Hardware Requirements, Continued
The Connector: According to current information, the connectors are standardized and will be available from a number of card manufacturers. As a result, buyers will be able to upgrade to SLI at any later date by simply buying a second card and the connector board.
The connector on GF 6800 PCI Express cards.
The SLI connector PCB sticks two cards together.
Mix-and-Match: As long as both cards are of the same type (i.e. 2x GF 6800 GT, for example) you should be able to mix cards from different manufacturers. In such a case, card A is from company X while card B is from company Y. Nonetheless, NVIDIA recommends buying both cards from the same company. Whether this mix-and-match method will actually work out in practice remains to be seen, as boards of the same type from different companies are often outwardly identical but may use different memory timings or clock speeds.

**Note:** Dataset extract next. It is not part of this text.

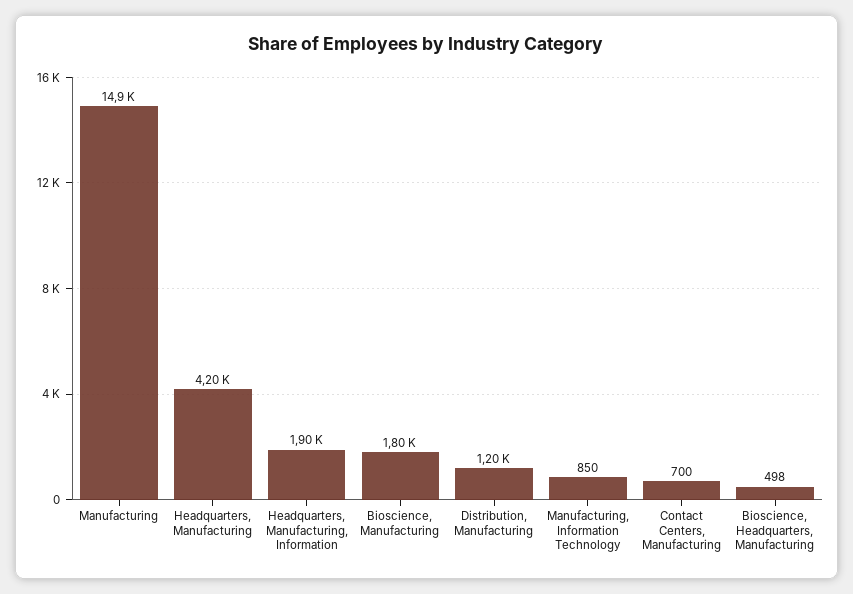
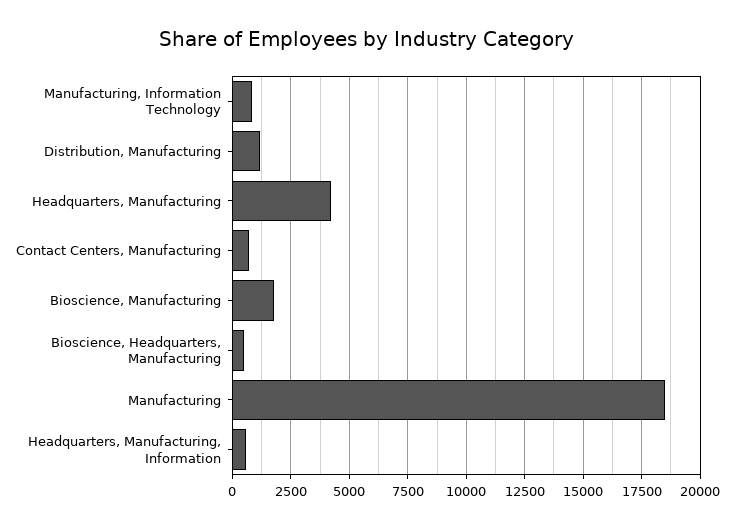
Manufacturing: 14900 -> 18500
Headquarters, Manufacturing, Information: 1900 -> 500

SLI via Dual-GPU Board: Looking at this development, the question arises why NVIDIA didn't simply put two graphics processors on one board to begin with. One problem with this concept is the PCI Express bus, which isn't really a bus at all but a point-to-point connection. To be able to use two graphics processors, you would need to use some sort of bridge or logic to distribute the signals on the card. Additionally, greater size of such a card and the heat problems associated with a dual-chip setup would also need to be solved somehow. Lastly, one of the strongest arguments in favor of SLI is the option of upgrading at any time.